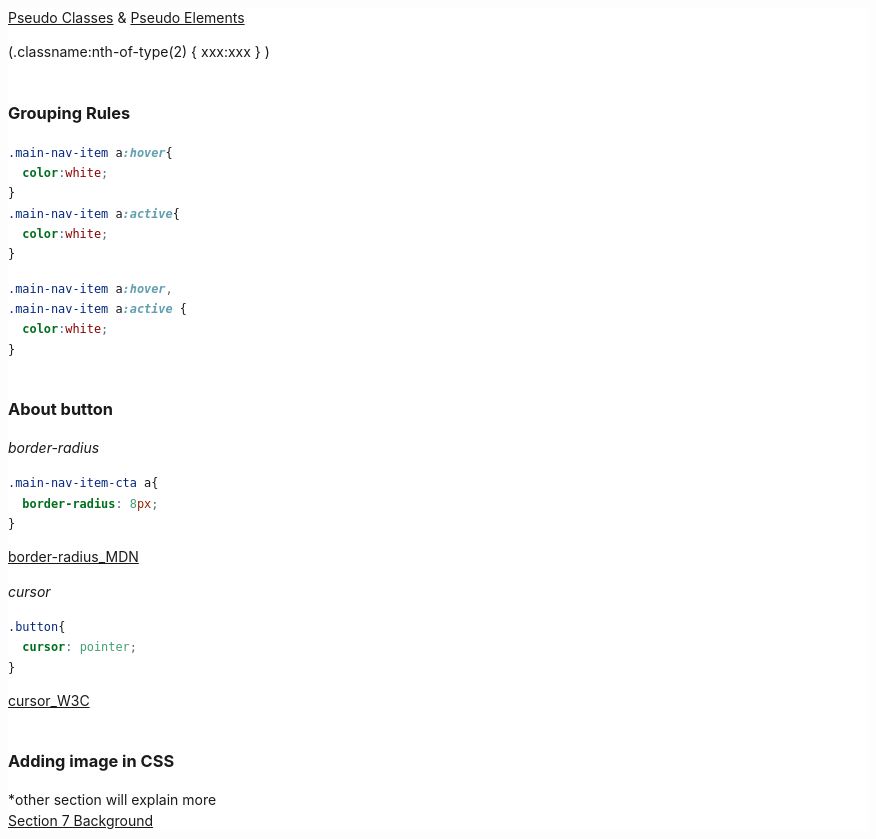 [Pseudo Classes](https://developer.mozilla.org/en-US/docs/Web/CSS/Pseudo-classes) & [Pseudo Elements](https://developer.mozilla.org/en-US/docs/Web/CSS/Pseudo-elements)


(.classname:nth-of-type(2) {
  xxx:xxx
} )

#

### Grouping Rules

```CSS
.main-nav-item a:hover{
  color:white;
}
.main-nav-item a:active{
  color:white;
}
```

```CSS
.main-nav-item a:hover,
.main-nav-item a:active {
  color:white;
}
```

#

### About button

_border-radius_



```CSS
.main-nav-item-cta a{
  border-radius: 8px;
}
```
[border-radius_MDN](https://developer.mozilla.org/en-US/docs/Web/CSS/border-radius)

_cursor_  

```CSS
.button{
  cursor: pointer;
}
```
[cursor_W3C](https://www.w3schools.com/cssref/pr_class_cursor.asp)

#

### Adding image in CSS

\*other section will explain more  
[Section 7 Background](#Section-7-Background)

Exercise description: Without any pictures, return the material above exactly.

Problem solution:
 [Pseudo Classes](https://developer.mozilla.org/en-US/docs/Web/CSS/Pseudo-classes) & [Pseudo Elements](https://developer.mozilla.org/en-US/docs/Web/CSS/Pseudo-elements)


(.classname:nth-of-type(2) {
  xxx:xxx
} )

#

### Grouping Rules

```CSS
.main-nav-item a:hover{
  color:white;
}
.main-nav-item a:active{
  color:white;
}
```

```CSS
.main-nav-item a:hover,
.main-nav-item a:active {
  color:white;
}
```

#

### About button

_border-radius_



```CSS
.main-nav-item-cta a{
  border-radius: 8px;
}
```
[border-radius_MDN](https://developer.mozilla.org/en-US/docs/Web/CSS/border-radius)

_cursor_  

```CSS
.button{
  cursor: pointer;
}
```
[cursor_W3C](https://www.w3schools.com/cssref/pr_class_cursor.asp)

#

### Adding image in CSS

\*other section will explain more  
[Section 7 Background](#Section-7-Background)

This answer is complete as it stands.